WORK INSTRUCTIONS:
Continue the Apache Ignite issue comment about partition eviction blocking exchange, starting right after its last line.

STUDY TEXT:
╔══

[ 
https://issues.apache.org/jira/browse/IGNITE-6113?page=com.atlassian.jira.plugin.system.issuetabpanels:comment-tabpanel&focusedCommentId=16360722#comment-16360722
 ] 

Alexey Goncharuk commented on IGNITE-6113:
------------------------------------------

Pavel,

1) The code around clearFuture looks suspicious to me: some of the 
clearFuture.onDone() are sync-ed, some are not. Also, note that there is a 
clearFuture.listen(), and the listener may be called either inside the sync 
block, or outside (if the listener is invoked from another thread). In this 
case, the reset() call is likely unsynchronized with the listener chain 
invocation.
2) Partitions clear await is synchronous in system pool, we must avoid this. In 
best case this will lead to a significant performance drop, in worst case - to 
a deadlock. The wait should be asynchronous. We should probably also report 
some sort of partition clear progress (or at least have a metric/mbean 
indicating that rebalancing wont start because we are waiting for these 
partitions).
3) There is a suspicious getter remaining() in GridDhtPartitionDemander - the 
method is synchronized, but it returns a reference to a map. What if the map 
changes afterwards?
4) Please add a specific test which will reproduce the absence of PME when 
async eviction is happening. Also, we should add tests for the following 
partition state transitions:
MOVING->RENTING->MOVING->OWNING (add an optional node crash for each transition)
RENTING->MOVING->RENTING->EVICTED (add an optional node crash for each 
transition)

> Partition eviction prevents exchange from completion
> ----------------------------------------------------
>
>                 Key: IGNITE-6113
>                 URL: https://issues.apache.org/jira/browse/IGNITE-6113
>             Project: Ignite
>          Issue Type: Bug
>    Affects Versions: 2.1
>            Reporter: Vladislav Pyatkov
>            Assignee: Alexey Goncharuk
>            Priority: Major
>
> I has waited for 3 hours for completion without any success.
> exchange-worker is blocked.
> {noformat}
> "exchange-worker-#92%DPL_GRID%grid554.ca.sbrf.ru%" #173 prio=5 os_prio=0 
> tid=0x00007f0835c2e000 nid=0xb907 runnable [0x00007e74ab1d0000]
>    java.lang.Thread.State: TIMED_WAITING (parking)
>         at sun.misc.Unsafe.park(Native Method)
>         - parking to wait for  <0x00007efee630a7c0> (a 
> org.apache.ignite.internal.processors.cache.distributed.dht.GridDhtLocalPartition$1)
>         at 
> java.util.concurrent.locks.LockSupport.parkNanos(LockSupport.java:215)
>         at 
> java.util.concurrent.locks.AbstractQueuedSynchronizer.doAcquireSharedNanos(AbstractQueuedSynchronizer.java:1037)
>         at 
> java.util.concurrent.locks.AbstractQueuedSynchronizer.tryAcquireSharedNanos(AbstractQueuedSynchronizer.java:1328)

╚══

DATA EXTRACTS:
╔══

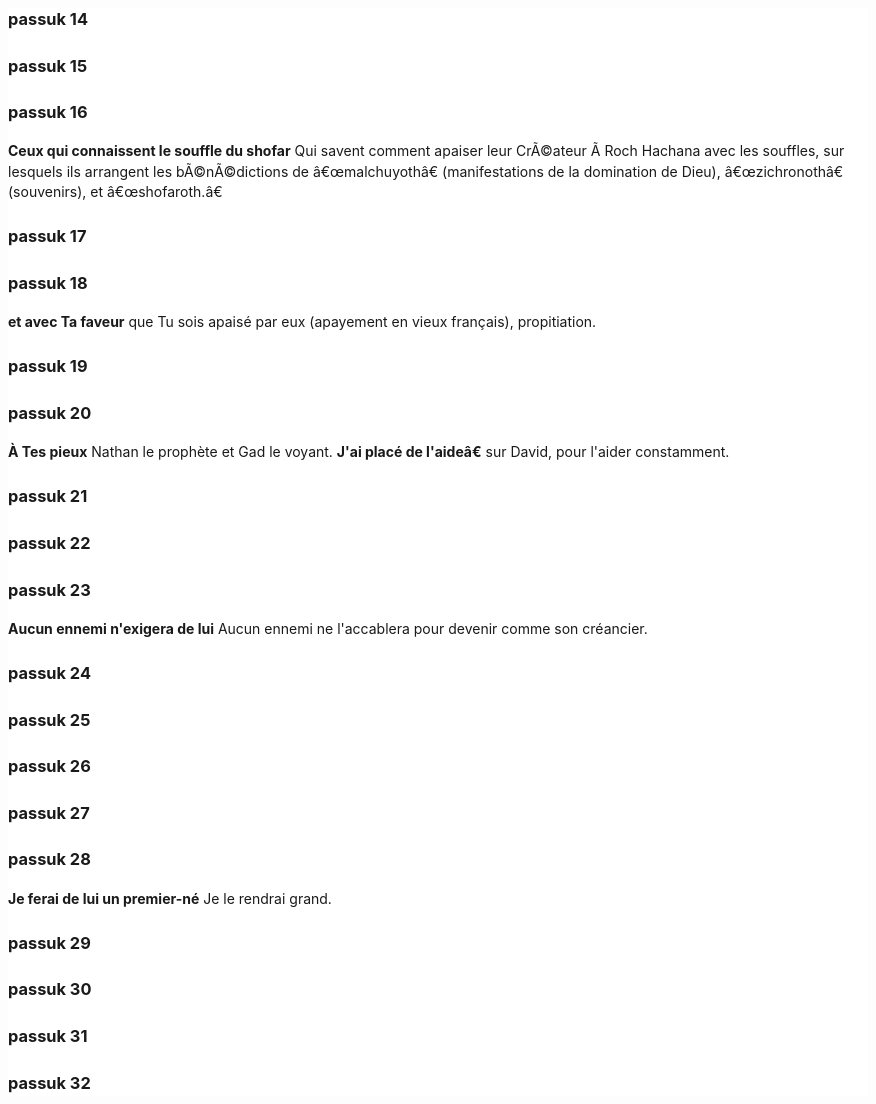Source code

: ### passuk 14

### passuk 15

### passuk 16
<b>Ceux qui connaissent le souffle du shofar</b> Qui savent comment apaiser leur CrÃ©ateur Ã Roch Hachana avec les souffles, sur lesquels ils arrangent les bÃ©nÃ©dictions de â€œmalchuyothâ€ (manifestations de la domination de Dieu), â€œzichronothâ€ (souvenirs), et â€œshofaroth.â€

### passuk 17

### passuk 18
<b>et avec Ta faveur</b> que Tu sois apaisé par eux (apayement en vieux français), propitiation.

### passuk 19

### passuk 20
<b>À Tes pieux</b> Nathan le prophète et Gad le voyant.
<b>J'ai placé de l'aideâ€</b> sur David, pour l'aider constamment.

### passuk 21

### passuk 22

### passuk 23
<b>Aucun ennemi n'exigera de lui</b> Aucun ennemi ne l'accablera pour devenir comme son créancier.

### passuk 24

### passuk 25

### passuk 26

### passuk 27

### passuk 28
<b>Je ferai de lui un premier-né</b> Je le rendrai grand.

### passuk 29

### passuk 30

### passuk 31

### passuk 32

╚══

ANSWER TO THE PROBLEM:
>         at 
> org.apache.ignite.internal.util.future.GridFutureAdapter.get0(GridFutureAdapter.java:189)
>         at 
> org.apache.ignite.internal.util.future.GridFutureAdapter.get(GridFutureAdapter.java:139)
>         at 
> org.apache.ignite.internal.processors.cache.distributed.dht.preloader.GridDhtPreloader.assign(GridDhtPreloader.java:340)
>         at 
> org.apache.ignite.internal.processors.cache.GridCachePartitionExchangeManager$ExchangeWorker.body(GridCachePartitionExchangeManager.java:1801)
>         at 
> org.apache.ignite.internal.util.worker.GridWorker.run(GridWorker.java:110)
>         at java.lang.Thread.run(Thread.java:748)
>    Locked ownable synchronizers:
>         - None
> {noformat}
> {noformat}
> "sys-#124%DPL_GRID%grid554.ca.sbrf.ru%" #278 prio=5 os_prio=0 
> tid=0x00007e731c02d000 nid=0xbf4d runnable [0x00007e734e7f7000]
>    java.lang.Thread.State: RUNNABLE
>         at sun.nio.ch.FileDispatcherImpl.write0(Native Method)
>         at sun.nio.ch.FileDispatcherImpl.write(FileDispatcherImpl.java:60)
>         at sun.nio.ch.IOUtil.writeFromNativeBuffer(IOUtil.java:93)
>         at sun.nio.ch.IOUtil.write(IOUtil.java:51)
>         at sun.nio.ch.FileChannelImpl.write(FileChannelImpl.java:211)
>         - locked <0x00007f056161bf88> (a java.lang.Object)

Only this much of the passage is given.